The American Historical Association is pleased to announce the receipt of a $1.5 million grant from the Andrew W. Mellon Foundation to continue and expand its work on Career Diversity for Historians. Launched in 2014 after several years of preliminary work, Career Diversity for Historians supports an exploration of the culture and practice of doctoral education in history. Pilot programs at Columbia University; the University of California, Los Angeles; the University of Chicago; and the University of New Mexico have devised new courses and programming, including doctoral internships, revised professionalization seminars, new community spaces, and innovative grants. The initiative also includes substantial programming at the AHA annual meeting and the creation of several key resources for students and faculty, now housed on the AHA’s Career Diversity for Historians web page.
Beginning in 2017, the expansion of the initiative will help history departments better articulate the purpose and value of history PhDs, as well as continue the AHA’s path-breaking work in creating new resources for graduate students and early career historians. At the center of this next phase of the initiative is a two-fold realization: that the skills and attributes required for a broader range of career paths also make for better professorial work, and that history PhDs are unevenly prepared for the teaching and administrative aspects of faculty positions in the 21st-century world of higher education. The goal of this work is to empower doctoral students to explore a variety of careers and to help departments become more deliberate about how their graduate curricula and programming align with their students’ career aspirations and actual outcomes.
Over the next three years, the new grant will enable the AHA to expand the impact of its Career Diversity initiative by addressing central questions about structural and cultural issues in graduate education. First, a yearlong set of faculty institutes will bring the insights gleaned from Career Diversity’s four pilot sites to up to 40 doctoral programs, selected from an open call for applications. The institutes will emphasize the convergence between maintaining rigorous research standards and preparing PhD students for work both beyond the professoriate and as teachers in higher education.

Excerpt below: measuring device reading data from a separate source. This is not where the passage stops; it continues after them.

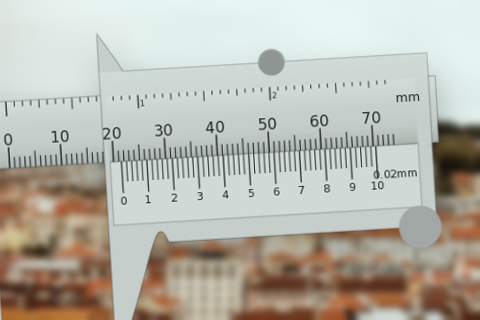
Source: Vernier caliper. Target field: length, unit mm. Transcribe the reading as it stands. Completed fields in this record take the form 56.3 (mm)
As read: 21.5 (mm)
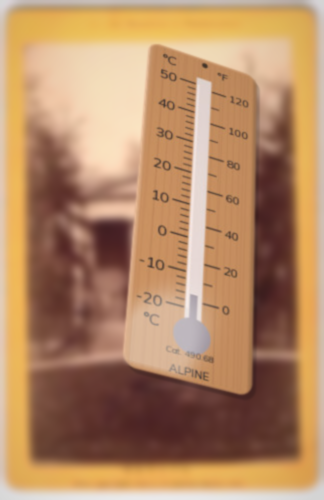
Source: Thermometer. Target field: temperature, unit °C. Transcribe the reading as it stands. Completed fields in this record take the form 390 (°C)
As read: -16 (°C)
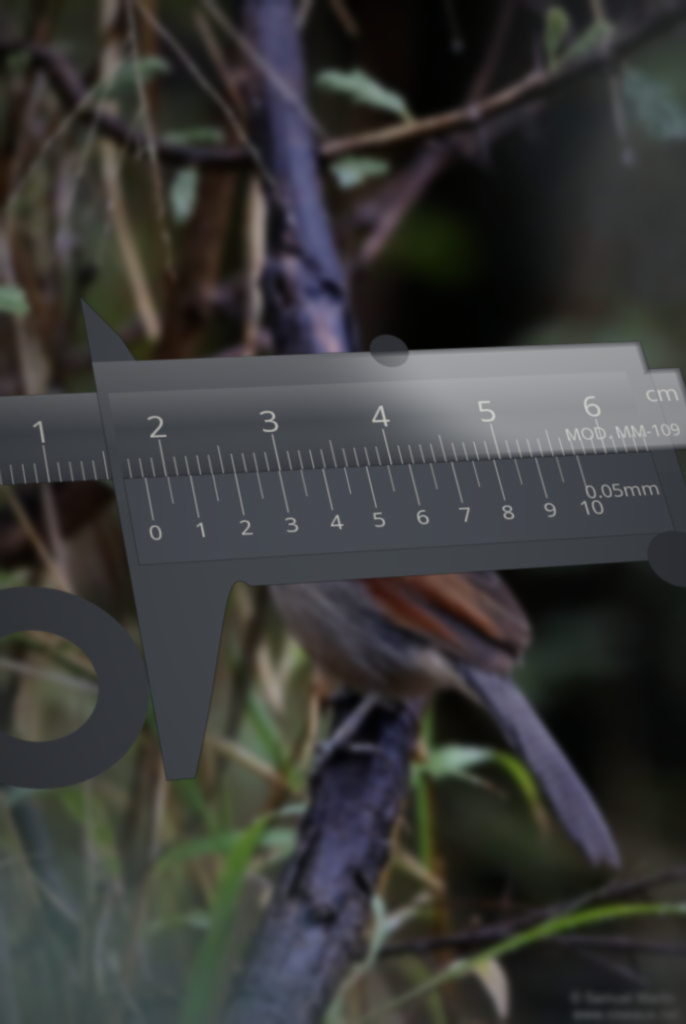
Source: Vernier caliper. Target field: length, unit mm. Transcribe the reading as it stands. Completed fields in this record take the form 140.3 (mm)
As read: 18.2 (mm)
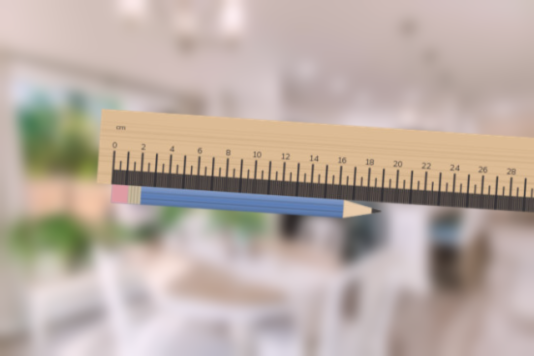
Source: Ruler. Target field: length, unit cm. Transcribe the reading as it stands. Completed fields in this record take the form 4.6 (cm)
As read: 19 (cm)
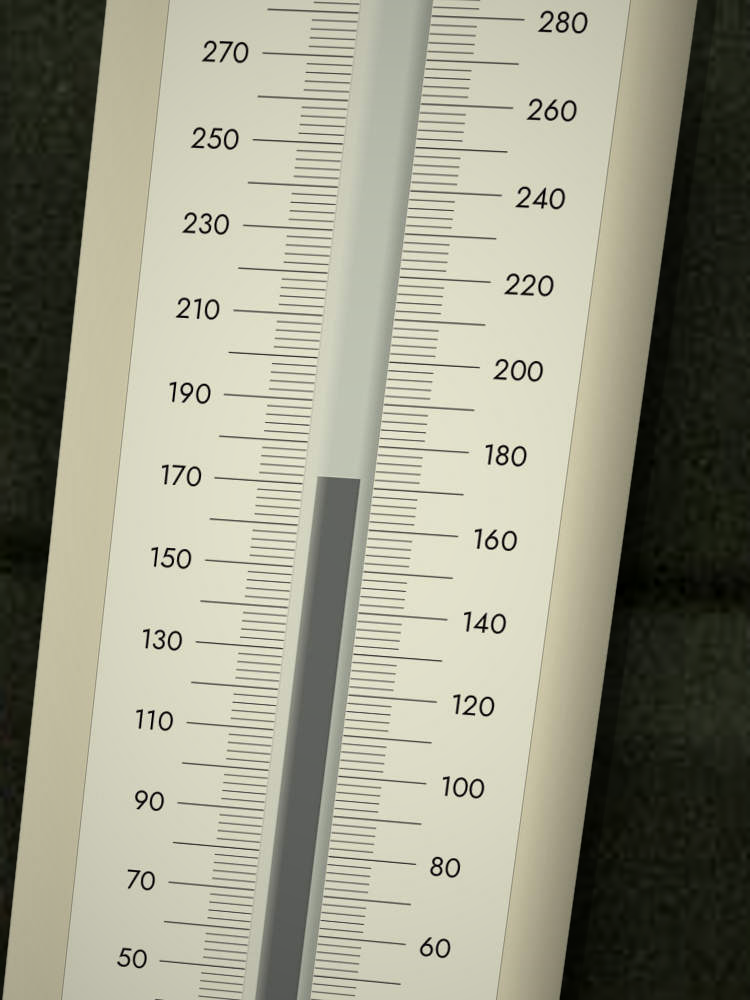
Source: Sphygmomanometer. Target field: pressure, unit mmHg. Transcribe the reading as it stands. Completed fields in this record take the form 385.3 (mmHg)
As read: 172 (mmHg)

Participants in the faculty institutes will be eligible to apply for funding to support a Career Diversity Fellow, selected from doctoral students in their department. Fellows will hold two-year appointments equivalent to teaching or research assistantships and will work closely with a faculty team to plan programming and seminars to cultivate cultural and curricular change within the department. Collaboration across institutions will be encouraged.
As part of this next stage, the AHA will also expand its current data-gathering efforts to create a single, online interactive database of comparable data on the career outcomes of all history PhD recipients in the United States between 2004 and 2013. The new grant also enables the continuation of AHA Career Contacts, the AHA’s successful informational-interview matching program, as well as the creation and dissemination of additional resources related to doctoral education, including a census of existing programming in history departments.